PROBLEM STATEMENT: Please copy out the lines in the entries that contain "private".

RECORDS FOR THIS EXERCISE:

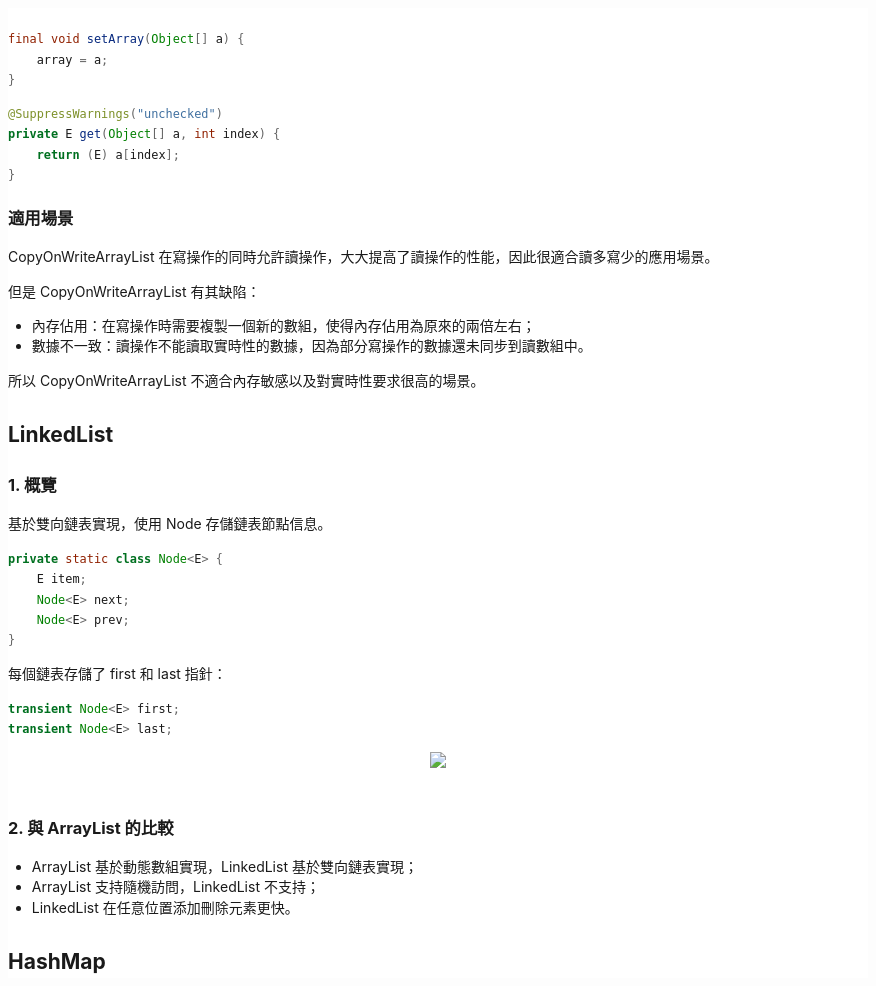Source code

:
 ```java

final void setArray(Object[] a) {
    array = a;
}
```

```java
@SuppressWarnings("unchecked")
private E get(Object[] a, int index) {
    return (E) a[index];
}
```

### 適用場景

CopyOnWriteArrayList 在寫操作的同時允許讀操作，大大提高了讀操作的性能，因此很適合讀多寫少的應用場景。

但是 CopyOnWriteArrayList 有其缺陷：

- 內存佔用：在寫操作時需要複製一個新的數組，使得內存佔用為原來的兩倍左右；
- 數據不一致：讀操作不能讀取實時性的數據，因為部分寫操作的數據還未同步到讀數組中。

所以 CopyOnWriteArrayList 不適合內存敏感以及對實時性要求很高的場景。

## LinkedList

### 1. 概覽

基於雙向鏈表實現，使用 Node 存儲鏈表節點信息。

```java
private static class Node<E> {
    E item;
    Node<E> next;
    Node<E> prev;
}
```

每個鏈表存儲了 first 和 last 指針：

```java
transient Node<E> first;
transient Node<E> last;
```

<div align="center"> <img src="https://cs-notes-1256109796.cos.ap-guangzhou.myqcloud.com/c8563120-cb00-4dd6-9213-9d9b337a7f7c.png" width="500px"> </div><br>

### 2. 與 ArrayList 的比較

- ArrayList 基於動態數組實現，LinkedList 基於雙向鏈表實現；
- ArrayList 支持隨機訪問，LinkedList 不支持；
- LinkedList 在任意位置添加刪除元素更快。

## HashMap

---

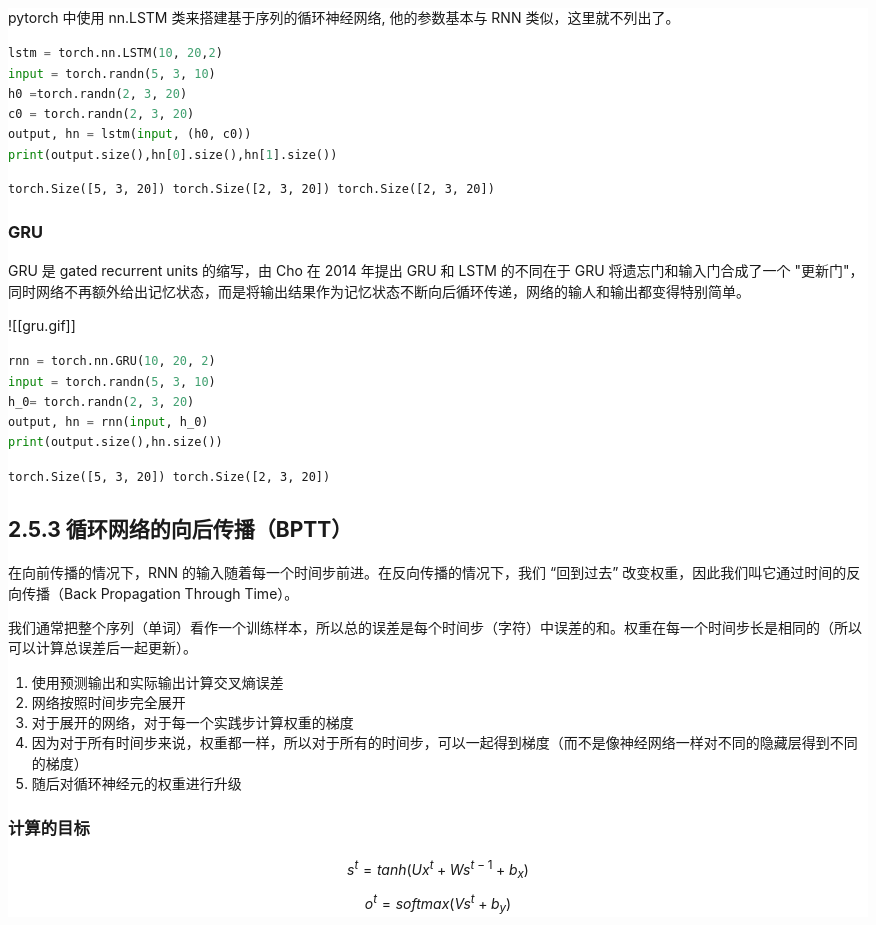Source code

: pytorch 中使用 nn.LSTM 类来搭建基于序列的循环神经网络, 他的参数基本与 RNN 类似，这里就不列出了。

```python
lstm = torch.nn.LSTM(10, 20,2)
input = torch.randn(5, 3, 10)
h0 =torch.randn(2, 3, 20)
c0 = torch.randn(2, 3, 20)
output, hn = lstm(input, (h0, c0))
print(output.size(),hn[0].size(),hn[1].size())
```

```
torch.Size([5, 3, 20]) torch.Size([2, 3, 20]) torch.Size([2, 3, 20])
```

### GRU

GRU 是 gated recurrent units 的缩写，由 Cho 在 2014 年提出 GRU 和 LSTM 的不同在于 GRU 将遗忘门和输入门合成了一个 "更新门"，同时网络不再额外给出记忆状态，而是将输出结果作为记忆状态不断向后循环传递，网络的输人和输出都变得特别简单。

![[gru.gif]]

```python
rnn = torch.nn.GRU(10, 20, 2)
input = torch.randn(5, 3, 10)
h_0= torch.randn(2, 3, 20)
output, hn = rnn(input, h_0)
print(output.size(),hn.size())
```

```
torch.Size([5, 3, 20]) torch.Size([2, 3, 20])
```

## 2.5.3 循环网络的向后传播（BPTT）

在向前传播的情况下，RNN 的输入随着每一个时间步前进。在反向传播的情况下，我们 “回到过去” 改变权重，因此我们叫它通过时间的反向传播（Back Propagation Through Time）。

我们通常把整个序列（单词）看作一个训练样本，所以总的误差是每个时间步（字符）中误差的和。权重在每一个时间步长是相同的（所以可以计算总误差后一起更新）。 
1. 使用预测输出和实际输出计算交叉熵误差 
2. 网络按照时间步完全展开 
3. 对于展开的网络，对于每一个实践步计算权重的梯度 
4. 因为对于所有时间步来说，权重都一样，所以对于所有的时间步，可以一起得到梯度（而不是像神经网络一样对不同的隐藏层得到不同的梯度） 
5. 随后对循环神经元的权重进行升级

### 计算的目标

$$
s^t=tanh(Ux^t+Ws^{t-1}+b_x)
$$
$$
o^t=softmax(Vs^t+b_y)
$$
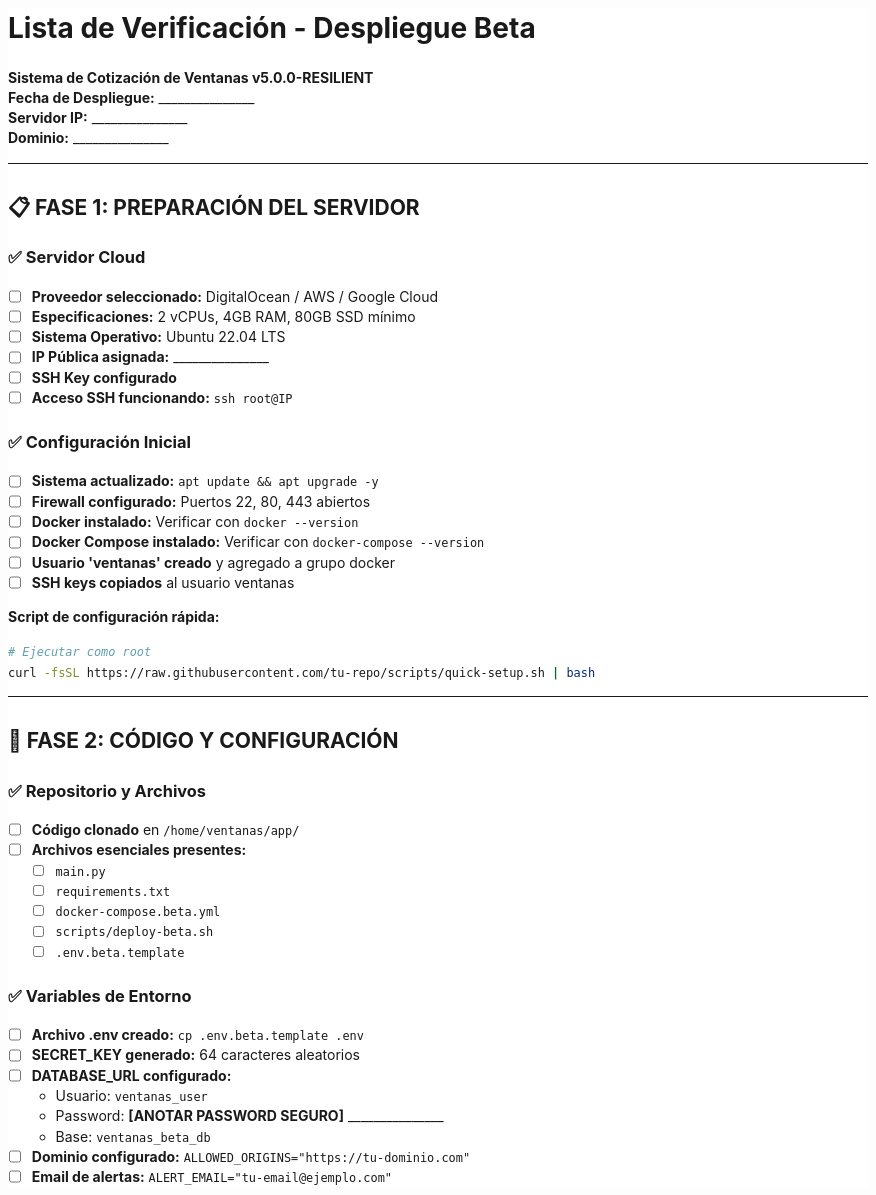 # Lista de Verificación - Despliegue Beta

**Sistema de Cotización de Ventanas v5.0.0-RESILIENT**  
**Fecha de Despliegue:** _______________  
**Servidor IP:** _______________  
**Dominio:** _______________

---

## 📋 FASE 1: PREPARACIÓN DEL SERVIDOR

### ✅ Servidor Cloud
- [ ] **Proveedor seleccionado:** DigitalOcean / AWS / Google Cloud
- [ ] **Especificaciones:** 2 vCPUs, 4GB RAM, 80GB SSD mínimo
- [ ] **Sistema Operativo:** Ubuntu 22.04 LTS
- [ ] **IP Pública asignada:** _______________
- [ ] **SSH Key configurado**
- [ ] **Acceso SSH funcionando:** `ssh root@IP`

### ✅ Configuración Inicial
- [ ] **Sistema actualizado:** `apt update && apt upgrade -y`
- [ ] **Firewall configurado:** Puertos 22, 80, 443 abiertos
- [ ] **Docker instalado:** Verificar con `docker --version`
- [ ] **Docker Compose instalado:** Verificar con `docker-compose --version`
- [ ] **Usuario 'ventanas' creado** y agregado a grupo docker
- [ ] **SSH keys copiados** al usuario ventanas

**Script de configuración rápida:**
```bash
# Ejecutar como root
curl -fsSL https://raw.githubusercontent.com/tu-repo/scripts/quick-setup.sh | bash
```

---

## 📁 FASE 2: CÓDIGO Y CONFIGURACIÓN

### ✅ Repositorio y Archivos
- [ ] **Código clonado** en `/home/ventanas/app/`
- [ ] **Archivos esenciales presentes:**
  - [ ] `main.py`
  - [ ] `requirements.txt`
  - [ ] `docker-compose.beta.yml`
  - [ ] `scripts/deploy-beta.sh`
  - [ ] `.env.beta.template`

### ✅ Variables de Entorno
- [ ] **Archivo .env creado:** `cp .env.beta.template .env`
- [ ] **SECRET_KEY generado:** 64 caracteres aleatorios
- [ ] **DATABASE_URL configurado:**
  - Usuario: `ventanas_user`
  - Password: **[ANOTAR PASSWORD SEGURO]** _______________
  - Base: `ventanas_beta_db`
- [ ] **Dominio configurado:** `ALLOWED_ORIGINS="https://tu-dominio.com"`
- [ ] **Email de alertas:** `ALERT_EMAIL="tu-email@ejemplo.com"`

TASK ANSWER:
private E get(Object[] a, int index) {
private static class Node<E> {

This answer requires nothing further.